ASSIGNMENT ▸ Read through the data, and wherever a line holds the word "über", write that line out.
*** Opening SOURCE DATA ***
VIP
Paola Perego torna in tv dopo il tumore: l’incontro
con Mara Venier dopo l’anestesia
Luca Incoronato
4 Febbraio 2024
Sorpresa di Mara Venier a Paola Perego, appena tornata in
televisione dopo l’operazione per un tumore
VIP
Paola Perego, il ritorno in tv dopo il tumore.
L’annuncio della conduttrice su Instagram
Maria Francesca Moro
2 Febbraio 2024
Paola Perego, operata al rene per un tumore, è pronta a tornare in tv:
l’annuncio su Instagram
*** Closing SOURCE DATA ***
*** Opening SOURCE DATA ***
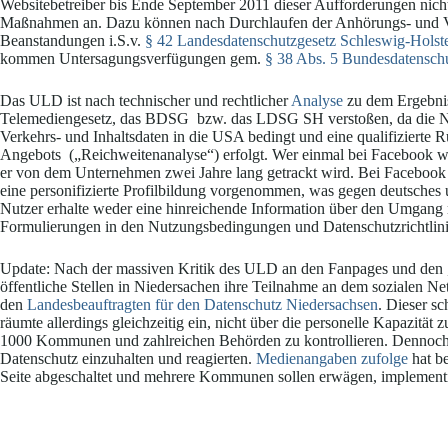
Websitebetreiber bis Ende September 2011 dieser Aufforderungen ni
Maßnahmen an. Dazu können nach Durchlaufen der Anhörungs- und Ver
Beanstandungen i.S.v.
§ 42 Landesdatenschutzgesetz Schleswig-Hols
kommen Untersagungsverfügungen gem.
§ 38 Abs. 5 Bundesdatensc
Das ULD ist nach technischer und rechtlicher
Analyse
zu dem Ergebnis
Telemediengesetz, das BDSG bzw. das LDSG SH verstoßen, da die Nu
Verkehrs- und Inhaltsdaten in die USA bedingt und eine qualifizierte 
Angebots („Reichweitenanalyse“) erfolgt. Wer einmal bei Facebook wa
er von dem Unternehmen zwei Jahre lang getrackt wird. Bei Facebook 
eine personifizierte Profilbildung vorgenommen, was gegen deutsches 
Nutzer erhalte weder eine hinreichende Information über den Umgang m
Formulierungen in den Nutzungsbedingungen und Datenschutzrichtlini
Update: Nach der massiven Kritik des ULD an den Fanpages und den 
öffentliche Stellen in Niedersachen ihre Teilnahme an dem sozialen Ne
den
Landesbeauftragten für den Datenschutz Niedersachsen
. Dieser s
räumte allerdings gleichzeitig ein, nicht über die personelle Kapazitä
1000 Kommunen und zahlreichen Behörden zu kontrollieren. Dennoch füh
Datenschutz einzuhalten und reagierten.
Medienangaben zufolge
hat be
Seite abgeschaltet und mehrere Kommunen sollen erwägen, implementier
*** Closing SOURCE DATA ***
EXERCISE RESPONSE ▸
Nutzer erhalte weder eine hinreichende Information über den Umgang m
räumte allerdings gleichzeitig ein, nicht über die personelle Kapazitä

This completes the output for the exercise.